UN Secretary-General Antonio Guterres called on Iranian President Ebrahim Raisi not to use "disproportionate force" against protesters who took to the streets after the death of a young woman in morality police custody, his spokesman said Tuesday. 

In a bilateral meeting last week during the UN General Assembly, Guterres "stressed to President Raisi the need to respect human rights, including freedom of expression, peaceful assembly and association", spokesman Stephane Dujarric said. 

"We are increasingly concerned about reports of rising fatalities, including women and children, related to the protests," Dujarric said in a statement.

He said Guterres "calls on the security forces to refrain from using unnecessary or disproportionate force and appeals to all to exercise utmost restraint to avoid further escalation". 

He also called for a "prompt, impartial and effective investigation" into the death of Mahsa Amini, the young woman who died in the custody of Iran's morality police, sparking nationwide protests that have left at least dozens of people dead. Raisi on Saturday labelled the protests "riots" and urged "decisive action against the opponents of the security and peace of the country and the people", his office said.

 

Amini died from 'blow to the head', family says
Mahsa Amini died after a "violent blow to the head", her cousin, Erfan Salih Mortezaee, told AFP.

Mortezaee said Amini's mother told him what happened in a phone call. Amini had gone to Tehran with her parents and 17-year-old brother to visit relatives before starting university. On September 13, Amini, her brother and female relatives went out in the capital. On leaving the Haghani underground station, "the morality police stopped them, arresting Jhina and her relatives", Mortezaee said.

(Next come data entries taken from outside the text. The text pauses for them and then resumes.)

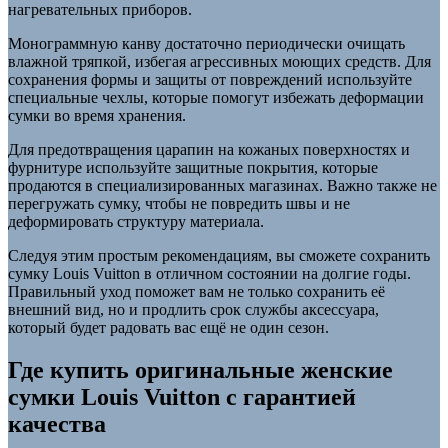
нагревательных приборов.
Монограммную канву достаточно периодически очищать
влажной тряпкой, избегая агрессивных моющих средств. Для
сохранения формы и защиты от повреждений используйте
специальные чехлы, которые помогут избежать деформации
сумки во время хранения.
Для предотвращения царапин на кожаных поверхностях и
фурнитуре используйте защитные покрытия, которые
продаются в специализированных магазинах. Важно также не
перегружать сумку, чтобы не повредить швы и не
деформировать структуру материала.
Следуя этим простым рекомендациям, вы сможете сохранить
сумку Louis Vuitton в отличном состоянии на долгие годы.
Правильный уход поможет вам не только сохранить её
внешний вид, но и продлить срок службы аксессуара,
который будет радовать вас ещё не один сезон.
Где купить оригинальные женские
сумки Louis Vuitton с гарантией
качества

Mortezaee, 34, lives in Iraq's autonomous Kurdistan region where he joined the Iranian Kurdish nationalist group Komala, which is seeking autonomy for Kurdish-populated areas of northwestern Iran and has conducted a long-running cross-border insurgency against the Tehran authorities.

He said Amini's brother tried to tell the police that they were "in Tehran for the first time" and "did not know the (local) traditions". But his appeals fell on deaf ears.

"The police officer told him, 'We are going to take her in, instill the rules in her and teach her how to wear the hijab and how to dress'," Mortezaee said.

In Iran, women – regardless of their faith – are required to cover their hair, and the morality police bans them from wearing coats above the knee, tight trousers, bright colours or torn jeans. The code has been widely skirted for decades, particularly in major cities, but there have been periodic crackdowns.

"The police officers hit Jhina, they hit her in front of her brother," Mortezaee said.

"They slapped her, they hit her hands and legs with a baton," he said, adding that they also sprayed her brother in the face with pepper spray.

Jhina and her relatives were forced into the morality police van and taken to a station on Vezarat Street. The beatings continued during the ride, Mortezaee said.

"When they hit her in the head with the baton, she lost consciousness," he said. "One of the officers said: 'She's putting on an act'."

After they arrived, it was at least another hour and a half before she was taken to a Tehran hospital, despite pleas from her relatives, Mortezaee said.

After three days in a coma, she was pronounced dead.